Full disclosure: I was provided a review copy of this book for free by the publisher.
And more disclosure: Mark Schaefer once featured a mini-ebook I did on his blog.
I reviewed Mark Schaefer’s first book, The Tao of Twitter, here.
I really liked it. It inspired me.
So I was going into this book prepared to like it.
First off, I will say this book is well written.
It also has a good section on Mike Stelzner’s ideas for how to get more traffic to your blog.
And what to write about. This is my favorite part.
The thing I don’t like about this book is it reads like an advertisement for the Klout brand.
There are quotes throughout the book, that strike me as odd, namely, almost every chapter heading talks about Klout, and one person actually says, “If my Klout score ever goes below 50, I’m going to slap myself. No excuses! #klout”
This strikes me as kind of sad.
Klout is an easily gamed website, something that the book admits. If you buy 25,000 twitter followers, you can easily have a high “klout” score. A lot of the social scoring tools don’t truly tell you who is influential. It’s up to you to actually go out there, try to engage an influencer, or at least someone who “looks” influential, and see how many times your message is tweeted, or shared, or how your “likes” go up.
One thing the book doesn’t address is that the real measure of how much you’ll succeed in selling your products with your influencer outreach is if you can get them to write a dedicated email about you to their massive list. I do believe in bottom-line social media metrics. Something this book is short on.
To identify influencers, I prefer to install the SEObook toolbar when looking to see who is an influencer. if a person has a lot of backlinks, it makes me think they have a high degree of influence.
I contacted Mr. Schaefer about this, and told him of my disappointment with the book. He said that backlinks can also be gamed. It’s true, I admit. A lot of the “influence” numbers we tend to depend on can be gamed. Whether it’s Klout, PeerIndex, Sproutsocial or Tweetgrader, there’s always a way to make yourself seem more influential than you are. How many retweets do you get? And what’s the point of that? Are you really going to reach interested buyers this way?
This graph above, for example, has me listed as a higher influencer than Beth Kanter, who has 500,000 followers to my measly 3,000. I wasn’t trying to game the system. It just shows me this way. It even shows me as almost as influential as Mr. Schaefer, who has WAY more followers than I do.

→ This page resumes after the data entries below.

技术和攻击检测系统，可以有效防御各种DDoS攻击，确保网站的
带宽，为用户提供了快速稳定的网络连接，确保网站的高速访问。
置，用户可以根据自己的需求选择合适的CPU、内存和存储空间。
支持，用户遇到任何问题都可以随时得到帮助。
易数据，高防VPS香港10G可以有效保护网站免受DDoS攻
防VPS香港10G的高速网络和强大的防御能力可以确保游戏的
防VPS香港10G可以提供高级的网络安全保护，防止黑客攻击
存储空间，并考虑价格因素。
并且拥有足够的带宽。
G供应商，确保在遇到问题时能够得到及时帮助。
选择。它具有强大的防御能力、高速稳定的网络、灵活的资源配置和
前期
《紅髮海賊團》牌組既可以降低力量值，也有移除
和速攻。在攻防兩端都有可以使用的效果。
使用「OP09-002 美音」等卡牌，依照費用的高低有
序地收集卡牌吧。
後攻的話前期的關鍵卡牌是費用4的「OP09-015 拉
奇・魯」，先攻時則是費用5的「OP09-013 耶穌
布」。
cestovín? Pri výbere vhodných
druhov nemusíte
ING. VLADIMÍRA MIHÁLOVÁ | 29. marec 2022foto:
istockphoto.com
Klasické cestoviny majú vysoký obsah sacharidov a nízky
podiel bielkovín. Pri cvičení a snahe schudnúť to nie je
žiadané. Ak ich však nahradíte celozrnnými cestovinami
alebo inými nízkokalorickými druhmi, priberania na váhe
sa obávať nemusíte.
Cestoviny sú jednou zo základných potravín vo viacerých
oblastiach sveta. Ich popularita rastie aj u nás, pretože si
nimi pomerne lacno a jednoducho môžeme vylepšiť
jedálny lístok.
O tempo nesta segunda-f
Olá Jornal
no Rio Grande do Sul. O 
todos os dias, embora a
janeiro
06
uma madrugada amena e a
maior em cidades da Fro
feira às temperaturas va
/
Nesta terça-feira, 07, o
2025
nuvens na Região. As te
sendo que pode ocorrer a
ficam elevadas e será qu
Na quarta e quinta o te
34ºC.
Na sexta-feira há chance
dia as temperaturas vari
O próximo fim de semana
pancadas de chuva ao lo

And Klout just keeps you on this treadmill. Gotta raise my Klout score! I could win a prize! I could be “important” like the other important people! It has this illusion of democracy. Or a caste system. Which the book, to its credit, does address.
How influential am I?
How can I gain more “Klout?”
According to Tweet Grader, I have an influence score of 97%. Does that mean when I tweet about your brand or cause, you’re going to get lots of donations, or clicks, or mentions, or retweets? Nope. It just means I’ve done all of the right things for this particular scoring mechanism.
Sure, Mr. Schaefer talks about all of the “perks” you can get with Klout, like a free flight, or a special airport lounge, but so what? Mr. Schaefer talks about a graphic designer named Calvin Lee who spends every 5 minutes tweeting, and the perks he gets from Klout. What he doesn’t say is does Mr. Lee actually get more graphic design business? Can he charge more for his services? We don’t know.
You can see that even though I have favorable scores on these platforms, I’m not suggesting that you use them. And I’m not suggesting that you believe them either.
Why? Because I knew a woman who was named a Forbes 100 most influential women on Twitter, who had over 50,000 followers, and who was having a hard time supporting herself financially. She had a lot of followers, but when she tried to throw a tweetup in her own town, nobody came. Her followers were scattered all over the world. And they didn’t retweet or care about her. She didn’t grow her email list at all. Now she’s off social media completely, and writing a series about digital exhaustion.
Personally, I have found that high social media engagement and influence can be seen as a negative in a job interview situation. When I was looking for work a couple of years ago, I went into an interview and proceeded to try to tell the interviewers how I could help them, especially with my social media activity, not to mention years of experience in the field. They ended up going with someone else, and their last comment to me before I walked out the door was, “You’re certainly into yourself.”
Maybe it’s different with tech companies versus nonprofits, but I think people with high social media scores are not always winning when they make a big deal about how connected they are.
I’m not saying you shouldn’t reach out to influencers. I think you should. I think this is a valuable activity for your business and your brand. But I don’t think you should measure who can have the biggest impact on your brand by the number of followers or likes they have. You should measure it by how big their email list is. And this is something that Klout cannot measure.
If you want to raise your Klout score, this book is definitely for you. If you would rather focus on making money for your business, then get another book.